Officials with the governor's office could not be reached to comment.
Horsemen and breeders called on the commission to reject the Jockey Club's proposal, arguing that a more robust plan should be hatched to ensure the industry's survival.
"Racing in Maryland is not done," said Dr. Tom Bowman, veterinarian and president of the Maryland Horse Breeders Association.
Plans for Laurel and Pimlico have already gone through several variations in recent weeks. Most recently, Frank Stronach, chairman and founder of the Jockey Club's majority owner, MI Developments, pledged to maintain a 2011 racing schedule at the tracks that's similar to this year's season, which features a combined 146 days of live racing.
That pledge was a reversal from the Jockey Club's initial proposal to eliminate live racing at Laurel Park and operate only a 40-day meet at Pimlico. That initial plan was unveiled after voters approved a ballot measure allowing a slot-machine casino at nearby Arundel Mills mall, dooming the Jockey Club's chances of eventually winning the right to operate slots in that county.
Penn National had entered into a joint venture to own and operate the Jockey Club in anticipation of slots' possibly going to Laurel Park instead of the mall. Under the deal, Penn National owns 49 percent of the Jockey Club's racing operations.
Snyder, of Penn National, said the joint venture's five-member board, including Stronach, considered "hundreds" of possible racing schedules before the board approved the 47-day racing schedule Monday morning. Any decisions regarding the Jockey Club's racing operations require the board's unanimous approval.
"Unfortunately, we are left with no alternatives right now," he said.
But some commission members chastised MI Developments and Penn National for not having a year-round plan for racing at the two tracks.
"You guys don't flat out give a damn," commissioner David Hayden said.
Richard Hoffberger, president of the Maryland Thoroughbred Horsemen's Association, said he was disappointed that Stronach apparently didn't stand by his pledge. Hoffberger said he thought he had reached a handshake agreement with Stronach to keep the status quo at Laurel and Pimlico for at least another year. Hoffberger and Stronach had a brief run-in at a Kentucky horse auction earlier this month.
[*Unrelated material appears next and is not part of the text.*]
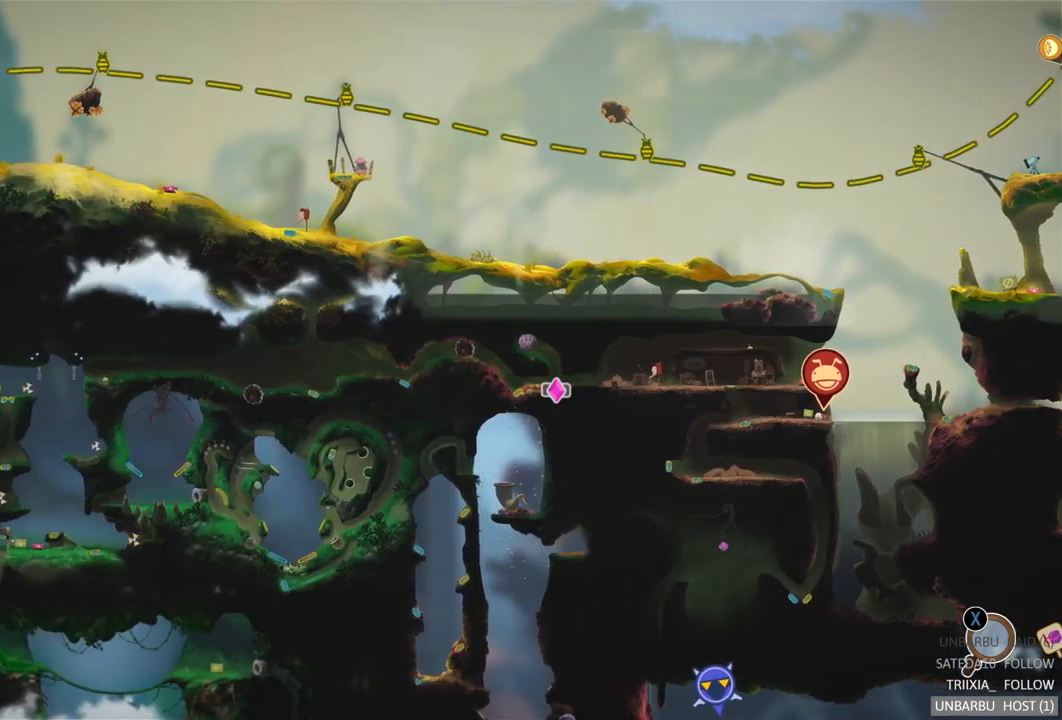
{"buttons": [], "left_stick": "center", "right_stick": "center", "events": []}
"I got the feeling that Frank was going along with his business partner," said Hoffberger, who said he called Stronach in Austria during the commission meeting. "He said he still wants to race. If it were up to Frank, he would race."
Stronach couldn't be reached for comment.
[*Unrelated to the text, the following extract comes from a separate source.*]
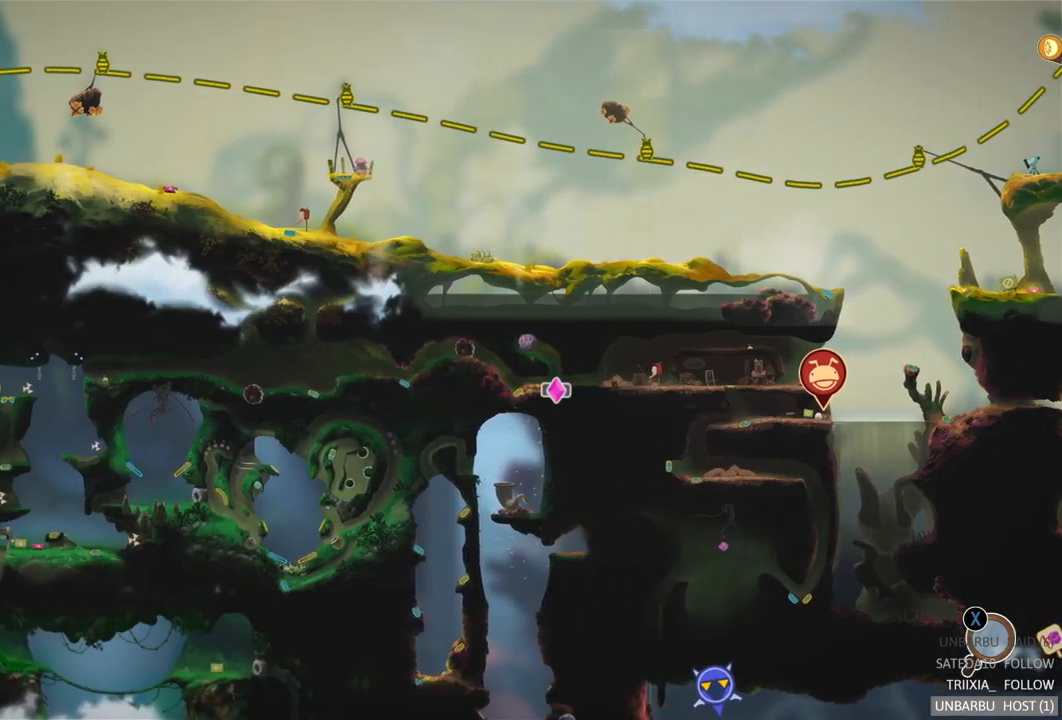
{"buttons": [], "left_stick": "center", "right_stick": "center", "events": []}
In the end, Hoffberger said, the commission had no choice but to reject the short racing schedule at the two tracks. "It's a death by 100 bullets or a death by one bullet," Hoffberger said. "What's the difference?"
Some slots casinos have opened already in Maryland. Even with a portion of the slots revenue augmenting race purses and funding capital improvements at the state's tracks, the Jockey Club has said that financial support is not enough to sustain its business. The Jockey Club said Laurel Park has been losing $4 million to $7 million annually for several years.
So far, the Hollywood Casino in Perryville, owned by Penn National, has generated nearly $943,000 for the purse account and $337,000 for the track improvement fund since the Cecil County slots parlor opened in late September.
With the possibility of a reduced thoroughbred racing schedule, Senate President Thomas V. Mike Miller said this month that "there will be a move to change the purse structure" in the General Assembly that reconvenes in January. "It's no good to have huge purses" if the racetracks have laid off people and scaled back operations, he said.
Under the law, purses and breed funds receive 7 percent of slots revenue, while racetrack renewal gets 2.5 percent.
Sun staff writer Julie Bykowicz contributed to this article.